Data for this task START
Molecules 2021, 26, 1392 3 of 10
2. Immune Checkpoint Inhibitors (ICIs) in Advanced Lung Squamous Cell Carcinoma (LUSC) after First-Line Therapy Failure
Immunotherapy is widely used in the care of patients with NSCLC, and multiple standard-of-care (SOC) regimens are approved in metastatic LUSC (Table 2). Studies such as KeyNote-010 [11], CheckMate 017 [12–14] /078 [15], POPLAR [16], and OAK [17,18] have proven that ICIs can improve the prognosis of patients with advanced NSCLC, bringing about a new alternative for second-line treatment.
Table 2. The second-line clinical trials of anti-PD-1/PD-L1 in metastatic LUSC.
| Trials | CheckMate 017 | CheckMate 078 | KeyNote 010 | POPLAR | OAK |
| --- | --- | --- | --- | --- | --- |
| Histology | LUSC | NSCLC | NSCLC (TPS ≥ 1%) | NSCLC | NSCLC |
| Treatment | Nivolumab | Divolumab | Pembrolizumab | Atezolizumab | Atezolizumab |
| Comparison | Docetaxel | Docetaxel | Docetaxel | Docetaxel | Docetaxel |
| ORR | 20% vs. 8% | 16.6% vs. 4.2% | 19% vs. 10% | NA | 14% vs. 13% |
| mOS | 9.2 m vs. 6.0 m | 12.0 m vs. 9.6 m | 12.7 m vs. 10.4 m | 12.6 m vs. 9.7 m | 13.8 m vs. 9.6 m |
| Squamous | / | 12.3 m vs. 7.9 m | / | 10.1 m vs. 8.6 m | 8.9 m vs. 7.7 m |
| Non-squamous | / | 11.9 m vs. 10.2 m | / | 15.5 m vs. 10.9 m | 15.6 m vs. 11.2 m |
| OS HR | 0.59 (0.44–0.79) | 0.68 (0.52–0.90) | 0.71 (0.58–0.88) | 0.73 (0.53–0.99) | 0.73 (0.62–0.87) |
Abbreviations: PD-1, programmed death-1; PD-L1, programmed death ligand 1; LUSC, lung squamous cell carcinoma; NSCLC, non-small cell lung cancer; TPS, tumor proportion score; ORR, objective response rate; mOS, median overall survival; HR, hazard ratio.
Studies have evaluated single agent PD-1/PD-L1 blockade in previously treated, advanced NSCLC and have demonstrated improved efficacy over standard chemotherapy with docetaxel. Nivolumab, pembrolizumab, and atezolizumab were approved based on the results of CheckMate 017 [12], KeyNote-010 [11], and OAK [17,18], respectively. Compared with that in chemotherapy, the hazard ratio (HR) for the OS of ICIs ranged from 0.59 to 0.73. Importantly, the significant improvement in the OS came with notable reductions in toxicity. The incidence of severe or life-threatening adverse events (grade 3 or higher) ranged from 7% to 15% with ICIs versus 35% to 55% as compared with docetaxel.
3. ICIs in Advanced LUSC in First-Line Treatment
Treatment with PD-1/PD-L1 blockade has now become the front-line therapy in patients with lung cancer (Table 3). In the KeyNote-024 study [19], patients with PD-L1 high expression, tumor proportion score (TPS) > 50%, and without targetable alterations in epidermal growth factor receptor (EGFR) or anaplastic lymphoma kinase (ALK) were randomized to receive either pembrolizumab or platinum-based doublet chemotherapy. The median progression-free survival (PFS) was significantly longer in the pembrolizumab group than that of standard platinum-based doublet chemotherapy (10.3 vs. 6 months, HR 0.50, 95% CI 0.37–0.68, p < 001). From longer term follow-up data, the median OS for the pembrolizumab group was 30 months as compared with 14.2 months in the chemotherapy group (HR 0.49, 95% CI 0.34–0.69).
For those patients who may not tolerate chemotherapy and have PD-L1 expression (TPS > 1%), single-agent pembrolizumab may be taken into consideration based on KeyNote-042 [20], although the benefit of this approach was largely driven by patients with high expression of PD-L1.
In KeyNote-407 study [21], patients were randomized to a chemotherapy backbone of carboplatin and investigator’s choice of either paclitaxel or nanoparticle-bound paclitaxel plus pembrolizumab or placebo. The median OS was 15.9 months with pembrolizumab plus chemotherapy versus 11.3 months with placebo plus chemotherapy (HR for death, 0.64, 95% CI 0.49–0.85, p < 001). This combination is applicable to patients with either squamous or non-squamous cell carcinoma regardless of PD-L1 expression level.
Data for this task END
Give all of the material again, exactly.

Molecules 2021, 26, 1392 3 of 10
2. Immune Checkpoint Inhibitors (ICIs) in Advanced Lung Squamous Cell Carcinoma (LUSC) after First-Line Therapy Failure
Immunotherapy is widely used in the care of patients with NSCLC, and multiple standard-of-care (SOC) regimens are approved in metastatic LUSC (Table 2). Studies such as KeyNote-010 [11], CheckMate 017 [12–14] /078 [15], POPLAR [16], and OAK [17,18] have proven that ICIs can improve the prognosis of patients with advanced NSCLC, bringing about a new alternative for second-line treatment.
Table 2. The second-line clinical trials of anti-PD-1/PD-L1 in metastatic LUSC.
| Trials | CheckMate 017 | CheckMate 078 | KeyNote 010 | POPLAR | OAK |
| --- | --- | --- | --- | --- | --- |
| Histology | LUSC | NSCLC | NSCLC (TPS ≥ 1%) | NSCLC | NSCLC |
| Treatment | Nivolumab | Divolumab | Pembrolizumab | Atezolizumab | Atezolizumab |
| Comparison | Docetaxel | Docetaxel | Docetaxel | Docetaxel | Docetaxel |
| ORR | 20% vs. 8% | 16.6% vs. 4.2% | 19% vs. 10% | NA | 14% vs. 13% |
| mOS | 9.2 m vs. 6.0 m | 12.0 m vs. 9.6 m | 12.7 m vs. 10.4 m | 12.6 m vs. 9.7 m | 13.8 m vs. 9.6 m |
| Squamous | / | 12.3 m vs. 7.9 m | / | 10.1 m vs. 8.6 m | 8.9 m vs. 7.7 m |
| Non-squamous | / | 11.9 m vs. 10.2 m | / | 15.5 m vs. 10.9 m | 15.6 m vs. 11.2 m |
| OS HR | 0.59 (0.44–0.79) | 0.68 (0.52–0.90) | 0.71 (0.58–0.88) | 0.73 (0.53–0.99) | 0.73 (0.62–0.87) |
Abbreviations: PD-1, programmed death-1; PD-L1, programmed death ligand 1; LUSC, lung squamous cell carcinoma; NSCLC, non-small cell lung cancer; TPS, tumor proportion score; ORR, objective response rate; mOS, median overall survival; HR, hazard ratio.
Studies have evaluated single agent PD-1/PD-L1 blockade in previously treated, advanced NSCLC and have demonstrated improved efficacy over standard chemotherapy with docetaxel. Nivolumab, pembrolizumab, and atezolizumab were approved based on the results of CheckMate 017 [12], KeyNote-010 [11], and OAK [17,18], respectively. Compared with that in chemotherapy, the hazard ratio (HR) for the OS of ICIs ranged from 0.59 to 0.73. Importantly, the significant improvement in the OS came with notable reductions in toxicity. The incidence of severe or life-threatening adverse events (grade 3 or higher) ranged from 7% to 15% with ICIs versus 35% to 55% as compared with docetaxel.
3. ICIs in Advanced LUSC in First-Line Treatment
Treatment with PD-1/PD-L1 blockade has now become the front-line therapy in patients with lung cancer (Table 3). In the KeyNote-024 study [19], patients with PD-L1 high expression, tumor proportion score (TPS) > 50%, and without targetable alterations in epidermal growth factor receptor (EGFR) or anaplastic lymphoma kinase (ALK) were randomized to receive either pembrolizumab or platinum-based doublet chemotherapy. The median progression-free survival (PFS) was significantly longer in the pembrolizumab group than that of standard platinum-based doublet chemotherapy (10.3 vs. 6 months, HR 0.50, 95% CI 0.37–0.68, p < 001). From longer term follow-up data, the median OS for the pembrolizumab group was 30 months as compared with 14.2 months in the chemotherapy group (HR 0.49, 95% CI 0.34–0.69).
For those patients who may not tolerate chemotherapy and have PD-L1 expression (TPS > 1%), single-agent pembrolizumab may be taken into consideration based on KeyNote-042 [20], although the benefit of this approach was largely driven by patients with high expression of PD-L1.
In KeyNote-407 study [21], patients were randomized to a chemotherapy backbone of carboplatin and investigator’s choice of either paclitaxel or nanoparticle-bound paclitaxel plus pembrolizumab or placebo. The median OS was 15.9 months with pembrolizumab plus chemotherapy versus 11.3 months with placebo plus chemotherapy (HR for death, 0.64, 95% CI 0.49–0.85, p < 001). This combination is applicable to patients with either squamous or non-squamous cell carcinoma regardless of PD-L1 expression level.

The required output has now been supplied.